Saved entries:
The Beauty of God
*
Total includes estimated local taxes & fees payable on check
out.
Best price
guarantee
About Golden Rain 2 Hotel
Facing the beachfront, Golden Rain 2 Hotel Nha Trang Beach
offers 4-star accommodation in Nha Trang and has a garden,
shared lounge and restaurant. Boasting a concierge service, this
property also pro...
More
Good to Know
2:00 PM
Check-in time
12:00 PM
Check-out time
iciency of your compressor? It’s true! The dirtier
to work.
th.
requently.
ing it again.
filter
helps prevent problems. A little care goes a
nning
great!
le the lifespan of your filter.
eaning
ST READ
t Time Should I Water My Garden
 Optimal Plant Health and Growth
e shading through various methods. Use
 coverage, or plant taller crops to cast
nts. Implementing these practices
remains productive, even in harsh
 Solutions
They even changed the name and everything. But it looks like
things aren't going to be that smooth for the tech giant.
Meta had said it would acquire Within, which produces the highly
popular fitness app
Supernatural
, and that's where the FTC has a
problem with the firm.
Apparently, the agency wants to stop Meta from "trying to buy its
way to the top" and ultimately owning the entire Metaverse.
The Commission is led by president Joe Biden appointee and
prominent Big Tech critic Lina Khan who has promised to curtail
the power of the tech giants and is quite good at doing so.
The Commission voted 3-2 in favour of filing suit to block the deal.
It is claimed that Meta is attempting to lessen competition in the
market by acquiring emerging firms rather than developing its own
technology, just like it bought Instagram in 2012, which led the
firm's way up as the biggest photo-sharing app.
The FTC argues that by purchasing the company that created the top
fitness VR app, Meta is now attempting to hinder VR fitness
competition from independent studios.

* * *

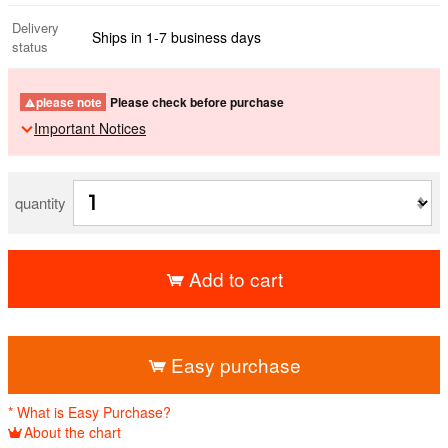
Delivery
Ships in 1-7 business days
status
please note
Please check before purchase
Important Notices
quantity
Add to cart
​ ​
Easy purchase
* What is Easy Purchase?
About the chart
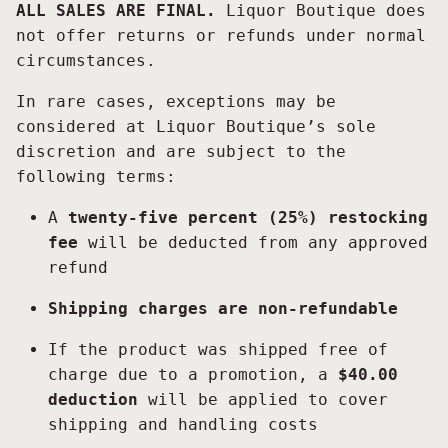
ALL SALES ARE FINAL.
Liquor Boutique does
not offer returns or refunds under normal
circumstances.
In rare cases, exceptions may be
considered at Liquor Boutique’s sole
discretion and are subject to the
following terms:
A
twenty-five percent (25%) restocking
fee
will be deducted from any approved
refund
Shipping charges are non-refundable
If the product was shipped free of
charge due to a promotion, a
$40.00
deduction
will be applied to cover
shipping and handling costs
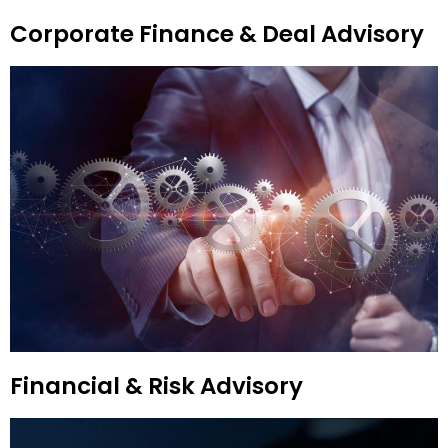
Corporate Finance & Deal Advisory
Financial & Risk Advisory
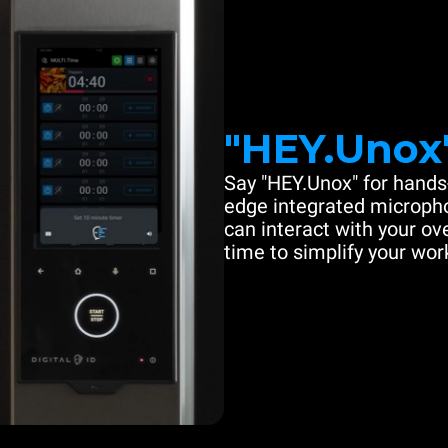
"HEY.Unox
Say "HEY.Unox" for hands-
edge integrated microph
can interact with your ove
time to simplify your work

● Aim of the exercise:
Going back over the entries above, copy word for word every line from the one that has "remains productive, even in harsh" on through the one that has "firm's way up".

● Response to this task:
remains productive, even in harsh
 Solutions
They even changed the name and everything. But it looks like
things aren't going to be that smooth for the tech giant.
Meta had said it would acquire Within, which produces the highly
popular fitness app
Supernatural
, and that's where the FTC has a
problem with the firm.
Apparently, the agency wants to stop Meta from "trying to buy its
way to the top" and ultimately owning the entire Metaverse.
The Commission is led by president Joe Biden appointee and
prominent Big Tech critic Lina Khan who has promised to curtail
the power of the tech giants and is quite good at doing so.
The Commission voted 3-2 in favour of filing suit to block the deal.
It is claimed that Meta is attempting to lessen competition in the
market by acquiring emerging firms rather than developing its own
technology, just like it bought Instagram in 2012, which led the
firm's way up as the biggest photo-sharing app.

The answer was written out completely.